Quality Contractor Elements focus on how a contracting business operates, safeguards its employees, and addresses customer installation issues. These elements recognize that there are certain contractor attributes and minimum business practices that are necessary to fully support the installing/servicing technician's ability to install/maintain quality HVAC installations. With a focus on the business side of things as an indicator that an HVAC contractor is positioned to properly support its technicians in providing/servicing quality systems, specific contractor requirements have been identified.
Quality Installation Elements focus on the actual installation and how well the equipment was selected and installed. Quality installation is more than just using high-efficiency products and systems. Correct selection and installation of equipment and controls have a large impact on health, comfort, safety, and energy savings.
We anticipate making the QI specification available for public review and comment this spring.
NEWS: The HVAC arena changed after Hurricane Katrina hit Alabama, Louisiana, Mississippi, and parts of Florida last year. What has ACCA done to help those affected contractor members get their respective businesses up and running again? Any success stories to tell?
Stalknecht: After Hurricane Katrina struck, our chairman, Greg Leisgang, moved quickly to establish a task force to assist effected members. The Disaster Relief Task Force raised money and established a Website, where we allowed members to offer temporary employment assistance to dislocated technicians, and created an information exchange where contractors offered to donate equipment, supplies, and labor to contractors in the region.

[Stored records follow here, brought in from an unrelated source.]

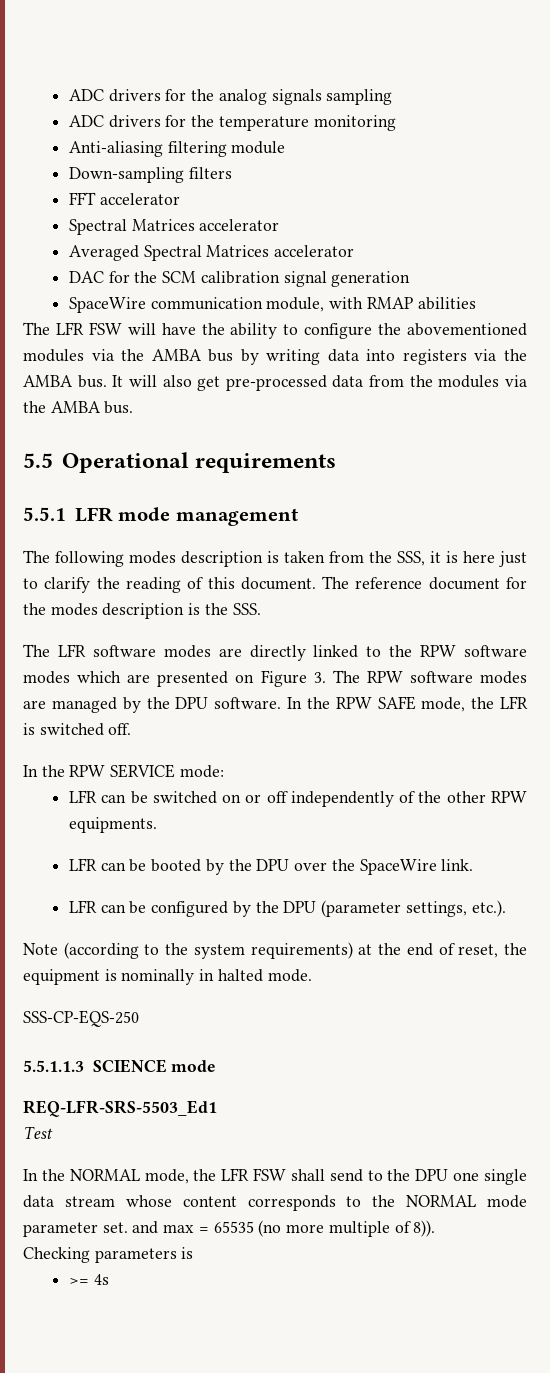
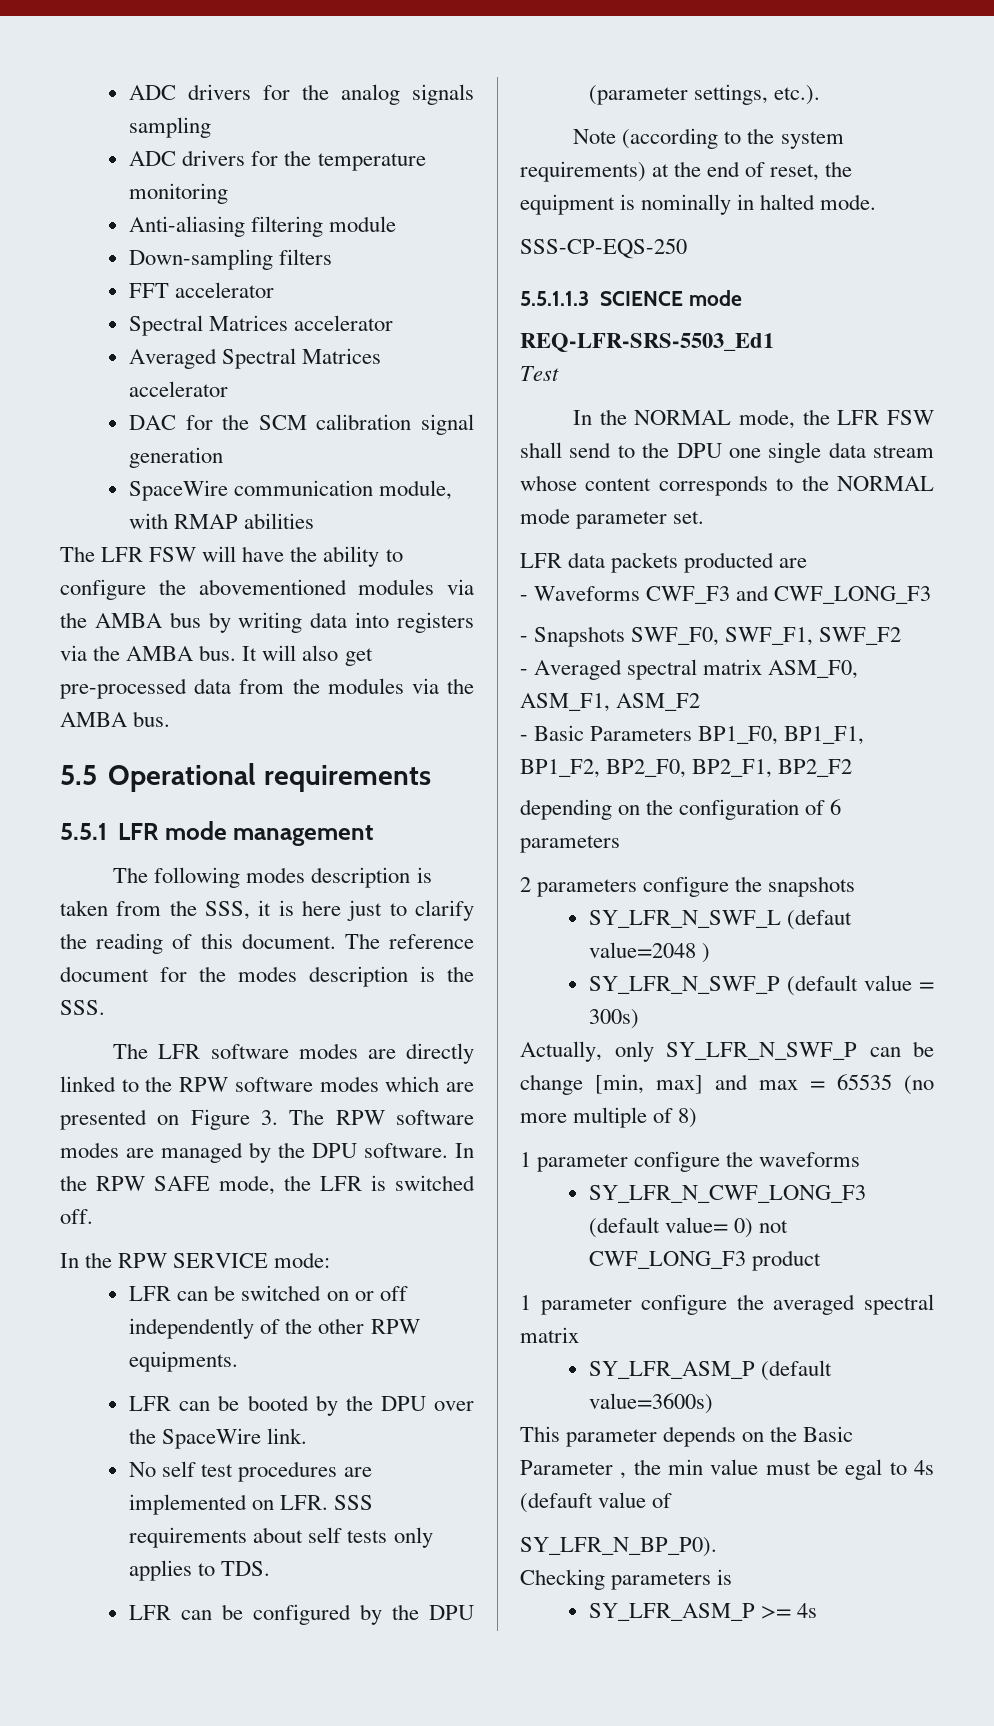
(474, 865) none -> [129,1461,372,1482] [129,1494,374,1515] [129,1527,433,1548] [129,1560,271,1581] // No self test procedures are implemented on LFR. SSS requirements about self tests only applies to TDS.
(128, 1227) none -> [520,552,808,573] [520,585,932,604] [520,626,902,647] [520,659,859,680] [520,693,701,712] [520,725,865,745] [520,759,853,778] [520,799,842,820] [520,835,620,853] [520,876,856,897] [589,909,853,930] [589,942,711,963] [589,975,934,996] [589,1009,640,1029] [520,1041,934,1062] [520,1074,703,1095] // LFR data packets producted are // - Waveforms CWF_F3 and CWF_LONG_F3 // - Snapshots SWF_F0, SWF_F1, SWF_F2 // - Averaged spectral matrix ASM_F0, ASM_F1, ASM_F2 // - Basic Parameters BP1_F0, BP1_F1, BP1_F2, BP2_F0, BP2_F1, BP2_F2 // depending on the configuration of 6 parameters // 2 parameters configure the snapshots // SY_LFR_N_SWF_L (defaut value=2048 ) // SY_LFR_N_SWF_P (default value = 300s) // Actually, only SY_LFR_N_SWF_P can be change [min, max]
[413,1220,436,1237] 8)). -> [678,1108,698,1128] [520,1151,861,1172] [589,1185,867,1203] [589,1217,789,1238] [589,1250,822,1271] [520,1294,934,1315] [520,1327,579,1343] [589,1360,833,1381] [589,1393,714,1414] [520,1426,854,1447] [520,1459,934,1480] [520,1492,673,1513] [520,1537,717,1557] 8) // 1 parameter configure the waveforms // SY_LFR_N_CWF_LONG_F3 (default value= 0) not CWF_LONG_F3 product // 1 parameter configure the averaged spectral matrix // SY_LFR_ASM_P (default value=3600s) // This parameter depends on the Basic Parameter , the min value must be egal to 4s (defauft value of // SY_LFR_N_BP_P0).
(194, 1253) none -> [589,1603,756,1621] SY_LFR_ASM_P

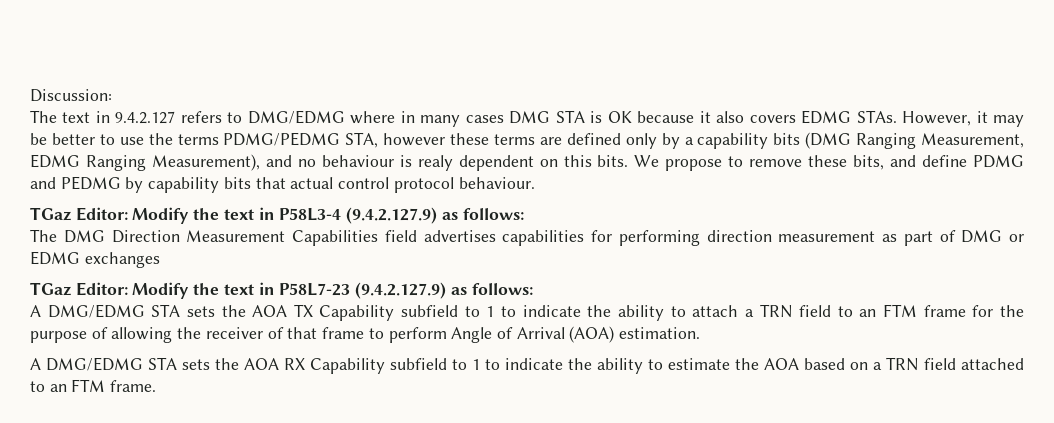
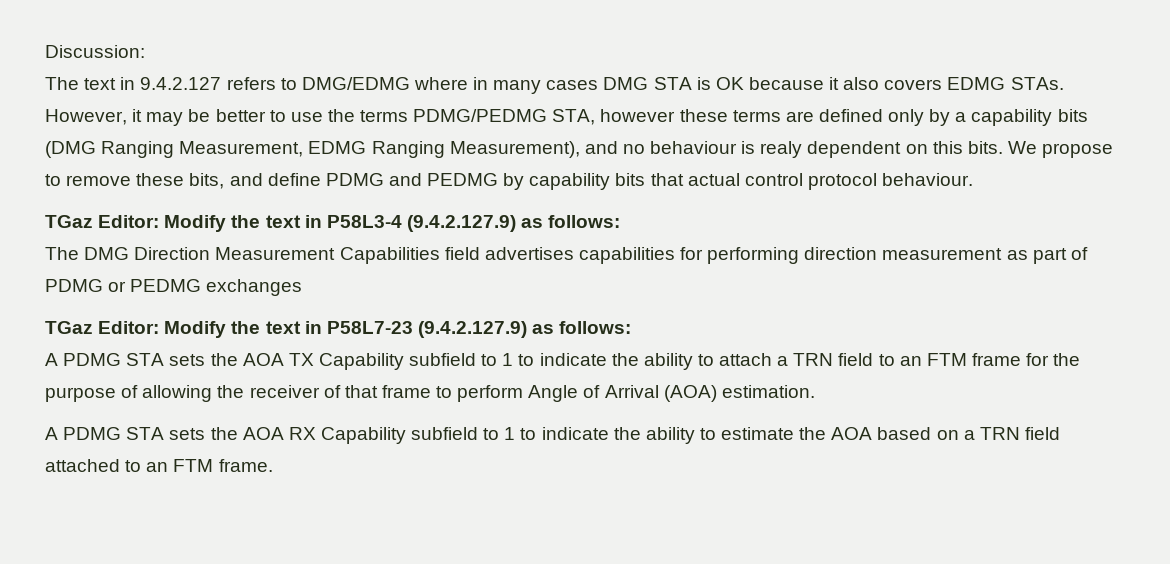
[961,230,1024,243] [30,251,80,265] DMG or EDMG -> [45,279,202,292] PDMG or PEDMG
[47,304,145,318] DMG/EDMG -> [63,353,122,366] PDMG
[46,357,143,371] DMG/EDMG -> [63,427,122,440] PDMG

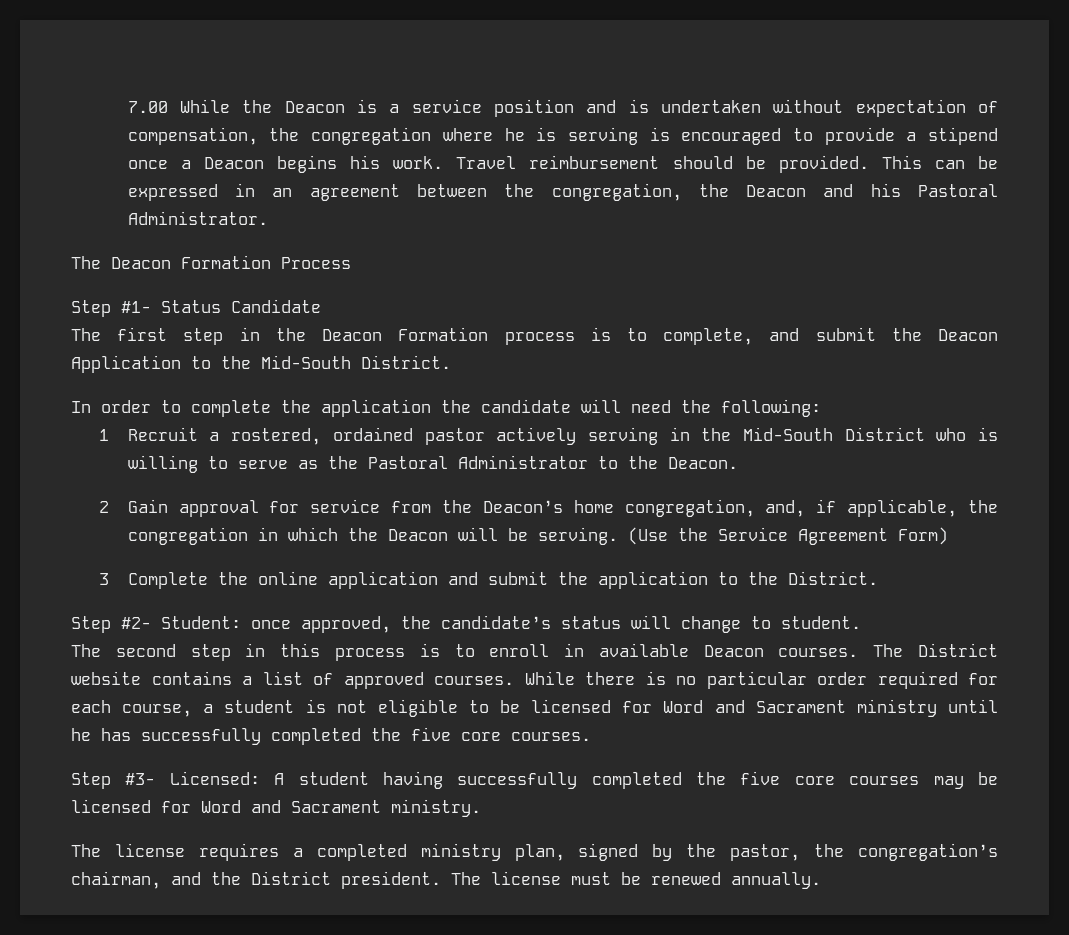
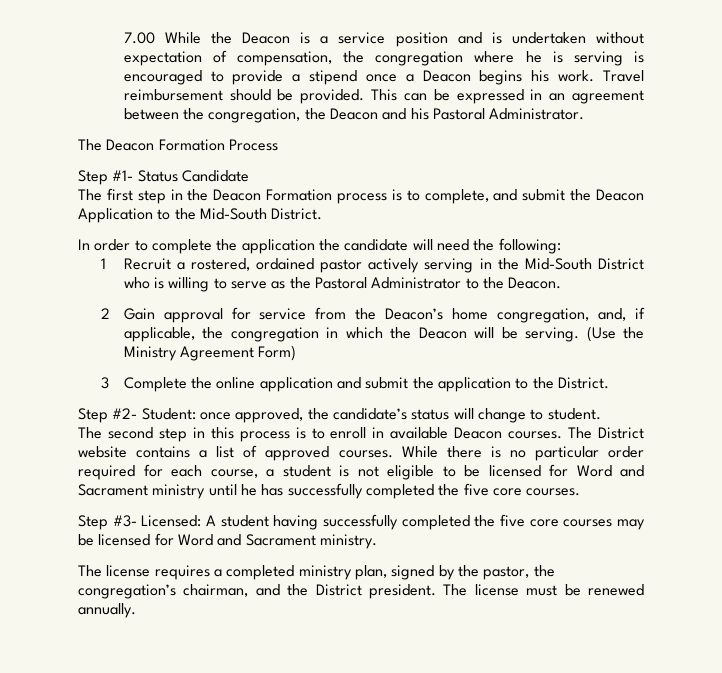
[717,527,788,541] Service -> [123,346,177,361] Ministry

We contributed funds to several companies in the area, almost all of who gave the contributions to their employees, many of whom lost everything, some without insurance. Phones, tools, manuals, even service vehicles were donated from ACCA member contractors around the country. It was a true object lesson in how this industry can come together when tragedy strikes. If it strikes again - and we pray that it doesn't - we'll be even better prepared to move quickly and help our members. ACCA is not just an organization. We're a family, and we take care of our own.
NEWS: What are some topics/issues ACCA plans to tackle/address over the next five years?
Stalknecht: I've addressed many of them already - our work on the Hill, in the technical arena, and in improving membership services will continue. I always hesitate to forecast the future. Five years ago, none of us anticipated how far we'd come or what we'd be involved in today.
First and foremost, ACCA will continue to be a member-driven organization. As our members' needs change, we will change. We have made a significant investment in technology over the last few years to improve our ability to communicate with our members, learn from them, and help them interact with each other. A new Website, coming later this year, will take our relationships with members to a whole new level and give them amazing new tools for learning and improving their businesses.
It's been a great five years, but I make one promise to our members and to the entire HVACR industry: We will never be complacent. We will never stand still. We will never be finished. And when we talk again five years from now, ACCA will be completely different from what it is today, just like our most successful members.